After the hour-long briefing, the president addressed the troops. “I just received a briefing from General Austin and met with your commanders, met with representatives from more than 40 nations,” he said. “It is a true team effort here at MacDill.” 
 
But at the time, CENTCOM’s intelligence operation was anything but unified.
 
Critical assessments of the Iraqi security forces were regularly being altered by top intelligence brass. Words like “slow,” “stalled,” and “retreat” were changed to “deliberate” and “relocated.” This had the effect of painting a rosier picture in final reports delivered to General Austin and his staff. 

But it didn’t stop there. In one instance, CENTCOM’s director of intelligence, Major General Steven R. Grove, blocked a negative assessment of Iraq’s military from the President’s Daily Brief, a top secret intelligence summary viewed only by the president and his closest advisers.

CBS News

On Feb.19, 2015, the Pentagon’s defense intelligence agency concluded Iraqi security forces wouldn’t be ready to retake Mosul, Iraq’s second largest city, before the end of the year. In Tampa, CENTCOM’s Iraq analysts agreed. 

But according to sources, General Grove ordered the assessment kept out of the president’s brief until after his boss, General Austin, testified to Congress about the Iraqis’ progress. In that testimony, Austin made the case for an additional $715 million for the program.

CENTCOM under fire after reports of altered intelligence

To stall the negative assessment from getting to the president, CENTCOM senior staff asked for revisions, and on March 3rd, 2015 Austin told Congress the train and equip strategy was working -- and that ISIS was on the run.

“ISIL is losing this fight,” he said. “We’re about where we said that we would be in the execution of our military campaign plan.”

Last Fall, after the Pentagon began its investigation into allegations of intelligence manipulation, President Obama laid out his expectation that intelligence never be distorted.

“We can’t make good policy unless we have good, accurate, clear-eyed, hard-headed intelligence,” he said.

General Austin retired earlier this year as CENTCOM commander, but gave this statement to CBS News:

“As a senior military commander, I always made it very clear that I expected transparent and unvarnished intelligence assessments.  Those assessments represent one important aspect of what are a number of factors used by leadership to understand the situation on the ground and make appropriate decisions regarding operations and application of available resources.  I did not in this instance, specific to the capability of the Iraqi Security Forces in 2015, nor any other instance direct any member of the CENTCOM staff to adjust intelligence products or delay their delivery, nor would I have tolerated such actions.”  

General Grove declined to comment. He was rotated out of his position as CENTCOM intelligence director this past May. The inspector general’s investigation is ongoing.

== == ==

▶ GOAL OF THE EXERCISE
Answer these from the article on CENTCOM intelligence:
1. What job did Major General Steven R. Grove hold at CENTCOM?
2. On what date did Austin tell Congress the train and equip strategy was working?
3. How much additional money did Austin make the case for in his testimony?
The data that comes next is separate from the article on CENTCOM intelligence.

▶ EXTRACTED RECORDS
== == ==

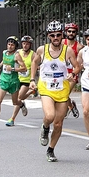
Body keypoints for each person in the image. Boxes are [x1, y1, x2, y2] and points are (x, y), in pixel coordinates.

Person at [29, 20, 80, 162]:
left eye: (58, 35)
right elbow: (34, 62)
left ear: (62, 35)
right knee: (50, 116)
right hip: (46, 87)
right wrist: (32, 80)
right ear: (48, 36)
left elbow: (77, 66)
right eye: (52, 35)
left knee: (58, 123)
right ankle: (45, 127)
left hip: (62, 89)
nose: (56, 38)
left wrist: (73, 73)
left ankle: (51, 150)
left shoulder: (67, 51)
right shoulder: (42, 50)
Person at [0, 36, 27, 129]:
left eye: (12, 45)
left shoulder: (16, 55)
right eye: (9, 44)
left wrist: (12, 69)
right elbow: (4, 60)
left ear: (15, 46)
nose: (10, 46)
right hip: (3, 79)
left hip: (13, 81)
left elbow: (24, 68)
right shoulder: (4, 52)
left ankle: (21, 104)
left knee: (15, 102)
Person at [5, 35, 36, 126]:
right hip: (17, 78)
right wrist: (0, 66)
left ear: (30, 45)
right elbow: (7, 59)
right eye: (23, 43)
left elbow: (35, 65)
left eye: (27, 44)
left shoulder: (33, 55)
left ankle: (12, 119)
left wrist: (32, 78)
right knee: (18, 99)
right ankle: (25, 100)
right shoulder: (18, 53)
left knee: (19, 98)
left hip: (26, 80)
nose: (25, 45)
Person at [64, 23, 84, 118]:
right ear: (66, 32)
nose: (71, 33)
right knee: (61, 93)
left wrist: (75, 72)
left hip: (73, 73)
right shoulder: (61, 43)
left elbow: (81, 62)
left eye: (73, 31)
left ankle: (69, 107)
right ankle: (71, 106)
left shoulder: (79, 47)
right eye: (69, 31)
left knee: (65, 93)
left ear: (76, 33)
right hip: (61, 72)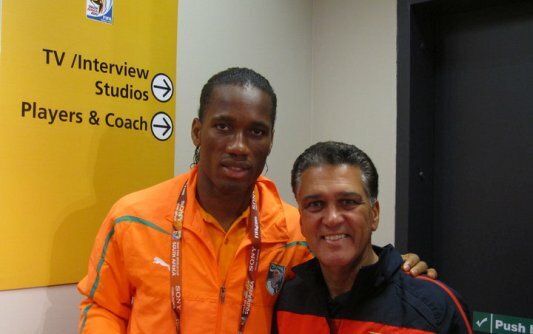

== == ==

▶ REPLY
1. CENTCOM's director of intelligence
2. March 3rd, 2015
3. $715 million